L’étude de l’histoire de la broderie révèle que les brodeurs sont souvent inscrits comme professionnels ou illustrateurs de modèles, alors que les femmes ont un rôle plus ambigu. Elles sont souvent « reléguées » à un rôle d’amatrice, ce qui conduit à considérer leurs œuvres comme de moindre valeur. Les femmes de la haute société anglaise du 19ème siècle dépendaient presque exclusivement des hommes, de leur père, frère ou mari. Il était impensable que Sarah Bland (1810-1905) puisse travailler pour « gagner se vie ». Elle mettait donc ses talents au service de sa famille et de ses relations, à qui elle faisait des cadeaux.

Illustrations de fleurs de liseron prévues pour une broderie aux fils de soie E.372:81-1967 ©Victoria and Albert Museum, London
L’artiste ayant un goût prononcé pour les dessins visuellement proches de la réalité, elle devait sûrement avoir en tête de réaliser cette broderie au passé empiétant.
Cet album de 366 pages contient des croquis dessinés ou collés sur une alternance de papier blanc et bleu. L’album a été rassemblé ente 1829 et 1834, avec des notes ajoutées jusqu’en 1854. Il est protégé par une couverture en cuir, ce qui dénote son importance aux yeux de sa propriétaire. Il est conservé au Victoria and Albert Museum, London

Broderie pour nappe E.372:39-1967 ©Victoria and Albert Museum, London
Ce motif a été offert à Sarah Bland par Lady Temple en 1835

Dessins pour broderie E.372:203-1967 ©Victoria and Albert Museum, London
Ce grand motif est destiné au décor d’un col. Les points de suspension indiquent que le motif doit être répété en miroir pour l’autre moitié du col. Au centre se trouve un monogramme, P.B, peut-être Prescilla Bland, la jeune sœur de Sarah.
On peut lire sur la première page : « S. Bland. St Leonards. 1836 ». Saint-Leonards (au sud de l’Angleterre) était un lieu de villégiature très apprécié au 19ème siècle. Avant l’arrivée du train en 1846, il fallait compter plus de 7 heures en diligence pour s’y rendre depuis Londres. La famille Bland y possédait une villa. La région était très appréciée des artistes. La peinte naturaliste Marianne North passait souvent ses hivers dans la proche ville de Hasting, tout comme le peintre William Henry Hunt.
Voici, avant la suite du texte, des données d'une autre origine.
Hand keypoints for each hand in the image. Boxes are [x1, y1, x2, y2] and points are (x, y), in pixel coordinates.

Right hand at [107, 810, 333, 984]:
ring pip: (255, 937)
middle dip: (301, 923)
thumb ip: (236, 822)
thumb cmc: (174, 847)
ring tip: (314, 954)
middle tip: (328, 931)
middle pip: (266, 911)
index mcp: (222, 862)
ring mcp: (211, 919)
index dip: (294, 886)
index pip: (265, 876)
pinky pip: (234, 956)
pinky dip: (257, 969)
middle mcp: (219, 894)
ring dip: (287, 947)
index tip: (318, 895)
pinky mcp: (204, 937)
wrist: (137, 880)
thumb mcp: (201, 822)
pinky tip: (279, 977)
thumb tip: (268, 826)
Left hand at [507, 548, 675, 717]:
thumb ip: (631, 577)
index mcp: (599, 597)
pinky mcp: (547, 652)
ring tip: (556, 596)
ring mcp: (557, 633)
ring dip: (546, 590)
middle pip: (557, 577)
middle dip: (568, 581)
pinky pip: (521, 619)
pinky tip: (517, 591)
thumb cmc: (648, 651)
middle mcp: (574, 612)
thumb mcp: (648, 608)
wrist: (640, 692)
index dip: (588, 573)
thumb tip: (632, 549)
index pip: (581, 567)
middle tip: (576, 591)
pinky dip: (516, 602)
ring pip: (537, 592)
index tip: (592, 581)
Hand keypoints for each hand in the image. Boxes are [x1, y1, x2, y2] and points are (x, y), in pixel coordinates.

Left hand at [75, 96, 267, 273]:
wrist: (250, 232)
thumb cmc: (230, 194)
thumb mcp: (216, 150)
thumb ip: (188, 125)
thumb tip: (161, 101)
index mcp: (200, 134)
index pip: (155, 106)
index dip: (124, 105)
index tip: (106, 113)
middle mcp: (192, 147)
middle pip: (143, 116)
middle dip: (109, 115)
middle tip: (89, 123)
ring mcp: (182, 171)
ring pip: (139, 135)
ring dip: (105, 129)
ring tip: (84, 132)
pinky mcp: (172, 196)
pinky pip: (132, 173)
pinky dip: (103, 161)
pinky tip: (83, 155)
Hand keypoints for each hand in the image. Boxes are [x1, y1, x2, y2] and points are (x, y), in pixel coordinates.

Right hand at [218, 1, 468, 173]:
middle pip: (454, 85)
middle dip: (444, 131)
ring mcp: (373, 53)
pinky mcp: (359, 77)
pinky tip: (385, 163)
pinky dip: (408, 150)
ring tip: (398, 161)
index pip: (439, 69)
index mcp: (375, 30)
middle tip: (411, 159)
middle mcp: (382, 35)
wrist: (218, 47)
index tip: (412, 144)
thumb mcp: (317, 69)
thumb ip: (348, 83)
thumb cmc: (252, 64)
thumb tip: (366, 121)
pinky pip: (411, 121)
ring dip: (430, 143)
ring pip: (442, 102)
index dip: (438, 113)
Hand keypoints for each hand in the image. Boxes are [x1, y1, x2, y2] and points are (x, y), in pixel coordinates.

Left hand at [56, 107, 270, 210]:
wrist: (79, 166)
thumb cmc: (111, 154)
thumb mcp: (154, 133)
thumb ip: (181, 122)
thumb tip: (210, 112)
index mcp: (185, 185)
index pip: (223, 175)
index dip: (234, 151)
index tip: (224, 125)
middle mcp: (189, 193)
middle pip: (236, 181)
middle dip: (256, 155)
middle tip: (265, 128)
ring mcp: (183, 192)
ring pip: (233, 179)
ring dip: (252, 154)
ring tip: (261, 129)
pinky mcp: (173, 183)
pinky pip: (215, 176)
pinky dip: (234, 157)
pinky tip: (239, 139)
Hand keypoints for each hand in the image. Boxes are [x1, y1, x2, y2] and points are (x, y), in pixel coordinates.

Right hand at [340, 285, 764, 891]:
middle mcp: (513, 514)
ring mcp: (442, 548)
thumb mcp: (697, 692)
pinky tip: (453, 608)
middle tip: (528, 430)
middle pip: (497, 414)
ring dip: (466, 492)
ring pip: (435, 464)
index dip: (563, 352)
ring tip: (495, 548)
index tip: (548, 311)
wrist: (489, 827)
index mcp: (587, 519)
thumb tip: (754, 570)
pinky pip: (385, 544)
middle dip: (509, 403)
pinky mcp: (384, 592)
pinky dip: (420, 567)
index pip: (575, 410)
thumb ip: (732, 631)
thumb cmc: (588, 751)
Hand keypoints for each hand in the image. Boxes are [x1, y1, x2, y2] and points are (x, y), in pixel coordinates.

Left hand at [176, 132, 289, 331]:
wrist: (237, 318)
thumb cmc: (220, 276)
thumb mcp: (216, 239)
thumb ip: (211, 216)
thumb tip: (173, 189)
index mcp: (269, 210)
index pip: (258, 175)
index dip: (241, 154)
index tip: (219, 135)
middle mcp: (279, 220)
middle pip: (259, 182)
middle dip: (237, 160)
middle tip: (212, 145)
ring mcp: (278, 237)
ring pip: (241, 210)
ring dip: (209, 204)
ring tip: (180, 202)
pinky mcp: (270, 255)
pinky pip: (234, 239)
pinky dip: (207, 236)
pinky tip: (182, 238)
Broderies pour ourlets de robes E372.304-1967 ©Victoria and Albert Museum, London
Comme toutes les jeunes filles de son époque, Sarah Bland savait manier l’aiguille. Mêlant ses talents de dessinatrice (elle est également connue pour ses illustrations botaniques très précises), Sarah Bland collectionne les modèles à broder en les recopiant de magazines (comme The Lady’s Newspaper), de publicités, de dessins reçus d’amis ou de connaissances.
Ces cadeaux montrent d’ailleurs les liens étroits entre les Bland et d’autres familles de marchands ou de banquiers comme les Barclay. Plusieurs des dessins portent ainsi les initiales de différentes personnes.

Modèle T.238-1967 ©Victoria and Albert Museum, London
Broderie réalisée par Sarah Bland. Laine, soie, perles métalliques, ruban, un large éventail de techniques et de matériaux pour broder des motifs géométriques, quelques fleurs stylisées et un exemple de dessin gothique.

Dessins pour poches de tablier E.372:67-1967 ©Victoria and Albert Museum, London
Dans ce très gros cahier se trouve des dessins prévus pour différents type de broderie : petit point, broderie de perles, décoration pour robes, cols, tabliers, chaussons, nappes, coussins, sacs, ainsi que des modèles d’alphabets et de lettres initiales.

Broderies pour bordures E.372.207-1967 ©Victoria and Albert Museum, London

Dessins pour broderie E.372:162-1967 ©Victoria and Albert Museum, London
Ce dessin est de A. Todt (1866), copié par Sarah Bland. Il s’agit d’un modèle pour la broderie de Berlin qui utilise la technique du canevas où les couleurs créent un effet de profondeur.

Dessins pour broderie E.372:35-1967 ©Victoria and Albert Museum, London

Dessin de broderie pour chaussons de femme E.372:171-1967 ©Victoria and Albert Museum, London
On peut lire « Dessins pour chaussons de femme, taille la plus petite ».

Dessins pour broderie E.372:227-1967 ©Victoria and Albert Museum, London
Les angles droits de ces motifs indiquent qu’ils devaient être prévus pour des tabliers, des mouchoirs our des nappes. Les initiales E.P. sont insérées dans le motif.